Teresina Gospel » Notícias » Entrevista com o cantor Allan Judson – Parte II
Você também pode ler a primeira parte da entrevista aqui: Entrevista com o cantor Allan Judson – Parte I
Alan Judson Azevedo Cruz, tem 29 anos e nasceu em Teixeira de Freitas (BA). Atualmente vive em Praia Grande-Fundão (ES), onde trabalha como produtor vocal. Em sua carreira solo, Allan Judson (com dois ‘L’s) participou do Festival Jesus Vida Verão de 2008 e 2009. Hoje ele é o vocalista da Banda 7.
Confira a segunda parte da entrevista!
CD – O que faz um produtor vocal?
AJ – O trabalho de um produtor vocal é fácil e difícil ao mesmo tempo. É fácil porque quem trabalha como produtor tem que gostar muito disso, de ver o produto (voz) lapidado e transformado no final. É difícil quando existem vozes que nem os artifícios de afinação do estúdio resolvem, haha. Aí entra o produtor vocal pra dar um jeito. Lembrando que o trabalho é todo feito dentro do estúdio de gravação. O produtor vocal se preocupa em tirar o melhor som do cantor que está sendo produzido, dando dicas sobre canto e fazendo com que ele use várias técnicas instantâneas para o momento da gravação.
CD – Temos lido bastante sobre a crise em que se encontra o mercado fonográfico e, portanto, acreditamos que os músicos não procurem gravar um CD à espera de retorno financeiro. Afinal de contas, por que é tão importante gravar um CD?
AJ - Simplesmente pra deixar registrada a nossa voz e pra ser um canal de salvação e restauração onde for tocado. Isso é o que penso sobre gravar um CD. Se o cantor pensa que ganhará muito dinheiro ao gravar um CD ele está se enganando. Mesmo que para muitos seja um meio essencial de vida ou de sobrevivência, mas ainda creio que ganhar dinheiro não deve ser o foco do cantor que crê no seu chamado. Antes de gravar o meu primeiro CD, há 9 anos atrás, achava que era essencial para minha vida. Mas depois das lutas e passando pela “escola” de Deus, reconheci que Ministério não é apenas um CD gravado e cantar. Isso se tornou unicamente um detalhe em minha vida ministerial.
CD – Você é do tipo que faz uma distinção clara entre música religiosa e música secular?
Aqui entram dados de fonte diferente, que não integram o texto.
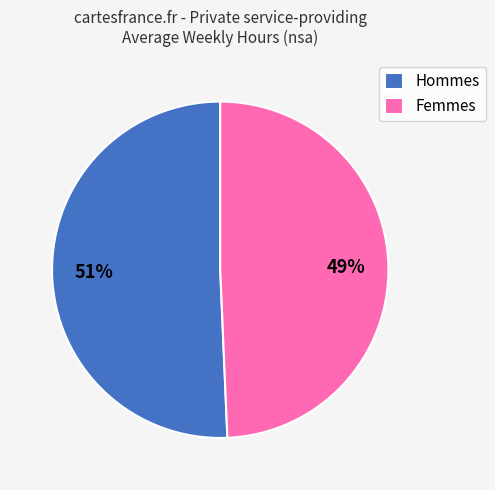

True or false: Hommes accounts for 57% of the total.

False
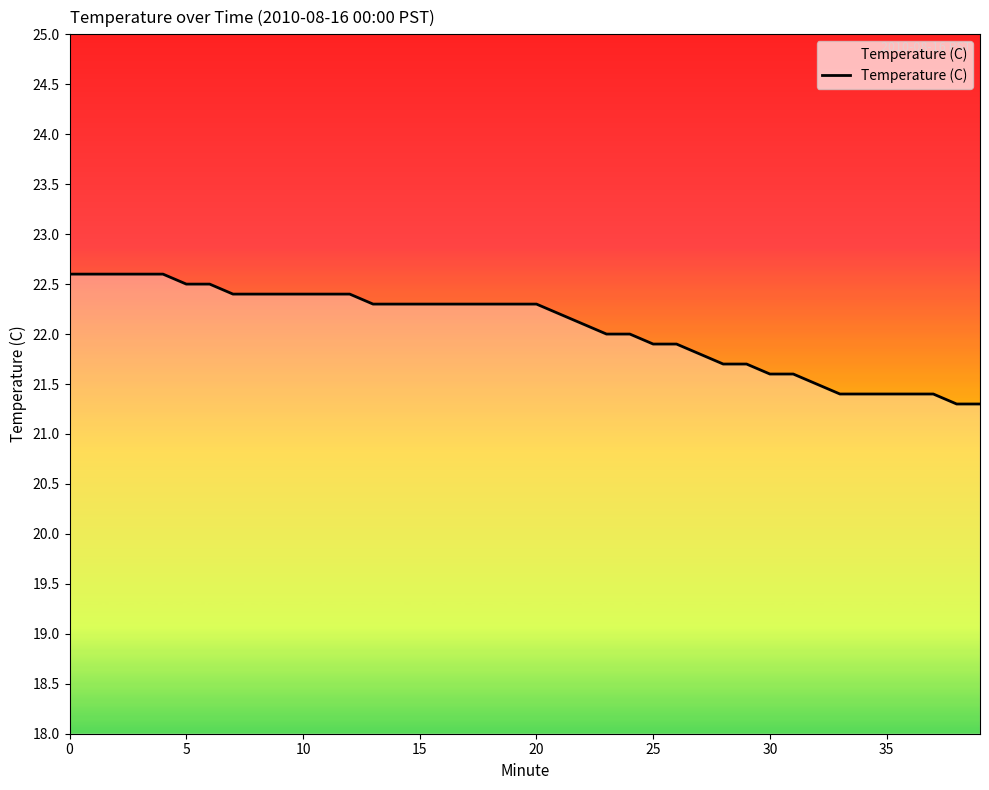

What is the difference between the maximum and minimum values?

1.3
AJ - Sim. A diferença é que a música evangélica tem como objetivo adorar a Deus e falar das coisas da vida. Musica acima de qualquer coisa é arte, e aquele que a executa, decide como quer usá-la. Não condeno, não julgo quem ouve secular, mas uma coisa que tem acontecido nas igrejas evangélicas é a introdução desenfreada de modismos musicais seculares. O nosso inimigo, quando não consegue levar o “crente” para o mundo, faz com que o “mundo” entre na igreja, através desses meios que para alguns parecem tão inofensivos, mas é dessa forma que ele age sem que ninguém perceba. No entanto está aqui uma dica: ouçam músicas que façam bem pra alma, consequentemente evangélicas. Retenham o que é bom e vivam felizes numa vida de adoração.
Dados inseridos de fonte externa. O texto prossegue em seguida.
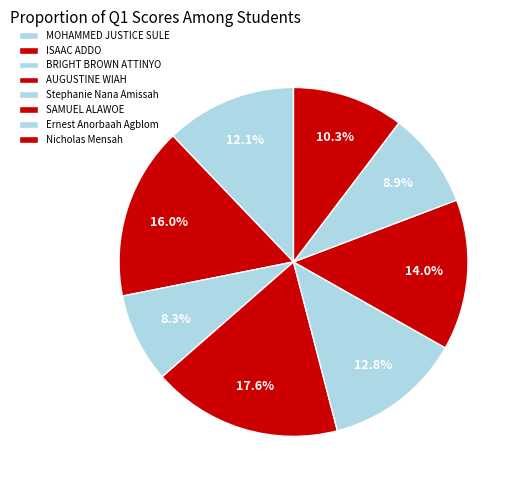

Which slice is the smallest?

BRIGHT BROWN ATTINYO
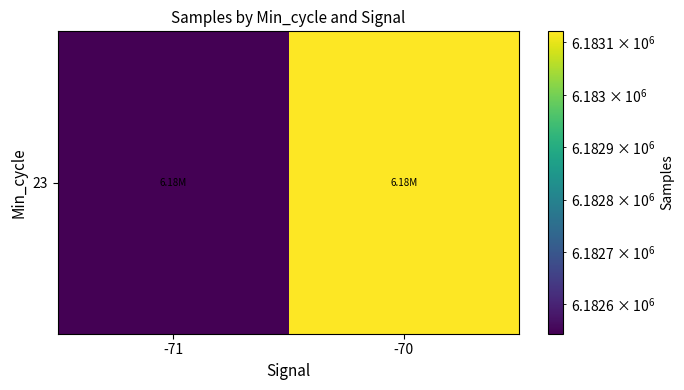

Which category has the lowest value across all series?

-71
CD – Há algum tempo as pessoas vêm utilizando o termo Adoração para designar um estilo musical. Você concorda ou discorda dessa classificação?
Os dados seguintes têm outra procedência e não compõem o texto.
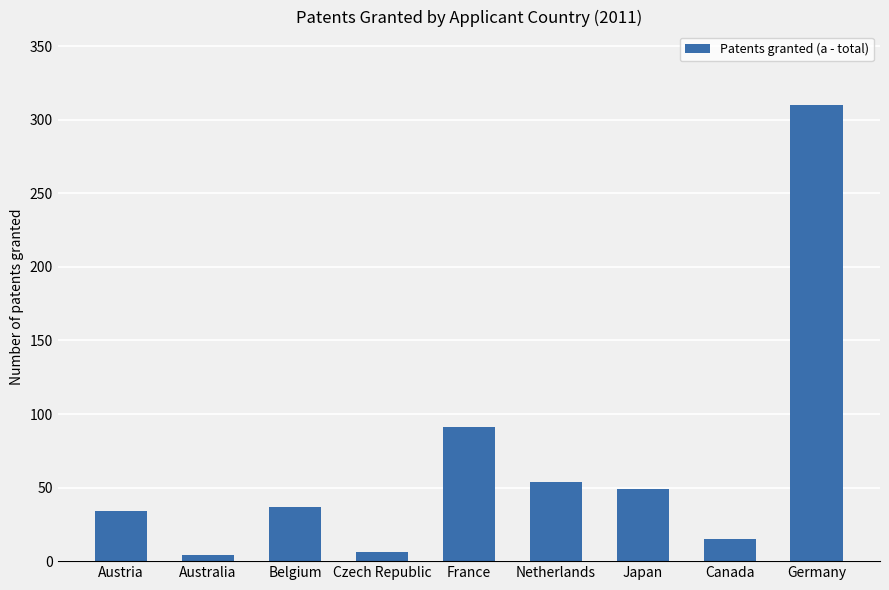

True or false: the data shows 4 at Australia.

True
AJ - No meu ponto de vista a adoração é muito mais que música. No entanto discordo com este termo parcialmente. Adoração é tudo aquilo que proporciona prazer a Deus, é viver pra servir. É um estilo de vida. Independe de ritmo ou gosto musical. Se canto black-music pra Deus, estou em adoração. Se canto forró, soul, rock ou pop e estou intimamente ligado, dando a glória pra Deus, também estou em adoração. Mas para algumas pessoas entenderem, o termo é relevante.
CD – Se você tivesse que escolher o(a) maior artista de todos os tempos, independente de ser músico ou não, quem seria o(a) seu(ua) eleito(a)?
AJ - Deus. Ele é um artista incomparável… Senhor da vida e inspiração para toda forma de arte! A arte na vida de alguém é a manifestação do amor de Deus. A Voz de Deus foi a primeira a ser ouvida pelo Universo. Ele foi o primeiro artesão, o primeiro pintor. Tudo o que vemos hoje foi plano de um Deus extremamente cuidadoso e que usa até hoje Sua “arte” para influenciar a vida humana. Tem prazer em usar-nos para reproduzir o que tem de melhor em Seu coração. Não consigo classificar quem poderia aqui na Terra, ser o maior artista de todos os tempos. Mas dando honra à quem o Dono dos dons concedeu a arte, cito alguns nomes: Amy Grant, Michael W. Smith, Darlene Zschech, Jeremy Camp, Leonardo Gonçalves, Anderson Freire, Max Lucado e Billy Graham.